Not too long ago, a company called Fastskinz released a product that was supposed to increase your average fuel mileage by up to 20%. The idea was fool proof, simply cover you vehicle with a made-to-fit skin and viola, instant boost in miles per gallon. Sure it sounds great, but does it actually work? According to a test conducted by our friends at Popular Mechanics, it may actually decrease your fuel economy.
Ideally, as you travel along, Fastskinz are supposed to disrupt the barrier usually present between your vehicle's exterior and the surrounding air. In doing so, drag is reduced and less fuel is consumed. There is a much more technical breakdown of the whole process on the Fastskinz website if you would like a more in depth explanation.
So, do they really work? Popular Mechanics took a pair of identical Ford Flexes and wrapped one of them in the Fastskinz coating. The other was left completely stock. Each fuel tank was precisely filled to the maximum amount and all 8 tires were pressurized to the recommended 35PSI. The vehicles were then driven at highway speeds until the fuel tanks were essentially empty. Along the way, the in-dash MPG readout was recorded and then compared to the other vehicle.
At 139.9 miles the unwrapped Flex was showing an extra 1.2 miles per gallon by the in-dash system. By 271.1, that margin had decreased to 0.4mpg, still in favor of the unwrapped Flex. By the conclusion of the test, a total of 430 miles had been covered and the in-dash metering system was still in favor of the skinless Flex by 0.8mpg. To make sure those numbers were fairly accurate, the team returned to a fuel station and again refilled the vehicles, taking care to accurately measure the amount of fuel needed to top off the tanks. Once everything had been totaled and averaged, the Flex with the Fastskinz covering equipped managed 24.52 miles to the gallon. The stock Ford Flex returned 24.55 miles per gallon.

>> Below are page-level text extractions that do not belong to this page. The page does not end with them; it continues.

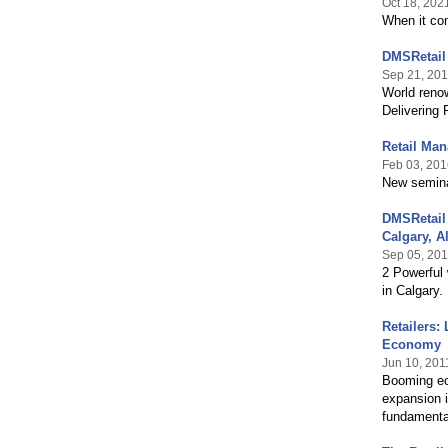
Oct 18, 202
When it com
DMSRetail
Sep 21, 20
World reno
Delivering
Retail Man
Feb 03, 201
New semina
DMSRetail 
Calgary, Al
Sep 05, 20
2 Powerful 
in Calgary.
Retailers:
Economy
Jun 10, 201
Booming eco
expansion i
fundamental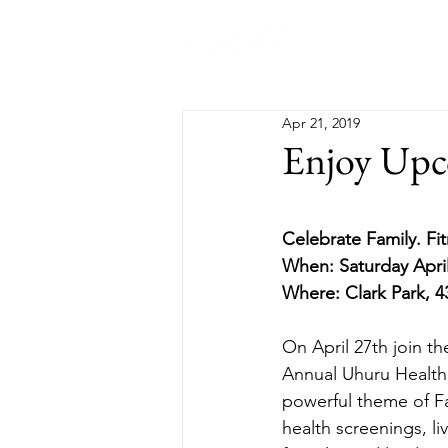
Abo
Apr 21, 2019
Enjoy Upc
Celebrate Family. Fi
When: Saturday Apri
Where: Clark Park, 4
On April 27th join t
Annual Uhuru Health F
powerful theme of Fam
health screenings, l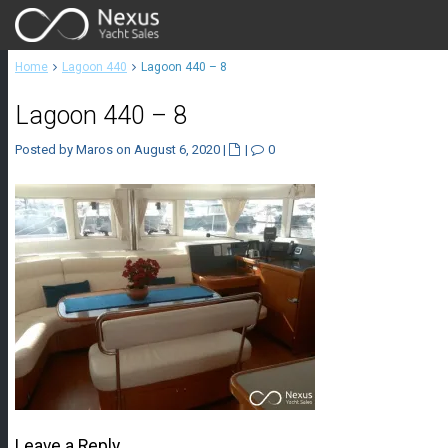
Home
Lagoon 440
Lagoon 440 – 8
Lagoon 440 – 8
Posted by Maros on August 6, 2020
|
|
0
Leave a Reply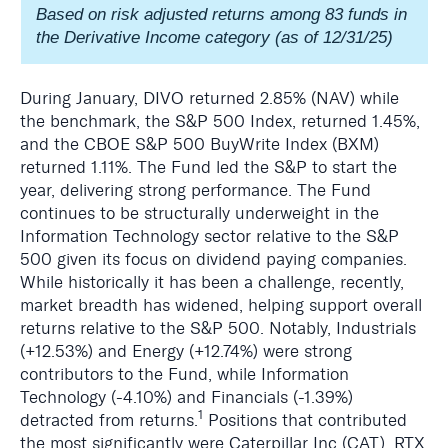
Based on risk adjusted returns among 83 funds in
the Derivative Income category (as of 12/31/25)
During January, DIVO returned 2.85% (NAV) while
the benchmark, the S&P 500 Index, returned 1.45%,
and the CBOE S&P 500 BuyWrite Index (BXM)
returned 1.11%. The Fund led the S&P to start the
year, delivering strong performance. The Fund
continues to be structurally underweight in the
Information Technology sector relative to the S&P
500 given its focus on dividend paying companies.
While historically it has been a challenge, recently,
market breadth has widened, helping support overall
returns relative to the S&P 500. Notably, Industrials
(+12.53%) and Energy (+12.74%) were strong
contributors to the Fund, while Information
Technology (-4.10%) and Financials (-1.39%)
1
detracted from returns.
Positions that contributed
the most significantly were Caterpillar Inc (CAT), RTX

Test Data Provided by Popular Mechanics
So where did the claim of improved aerodynamics and more miles per gallon come from? While nothing detailing the method of testing can be found on the Fastskinz website, there is a blog entry that describes an increase in performance that was seen while riding a high performance motorcycle. The rider, Leslie Porterfield, currently holds 3 land speed records and attributes an additional 3 mile per hour in the standing mile to the Fastskinz cover. She also went on to tell about a drastic reduction in turbulence at high speeds.
So does the Fastskinz coating work on some vehicles, while others will see no change? The possibility does exist, and could very well turn out to be the case down the line. For now, I think better driving habits are the best way to get the most out of your fuel.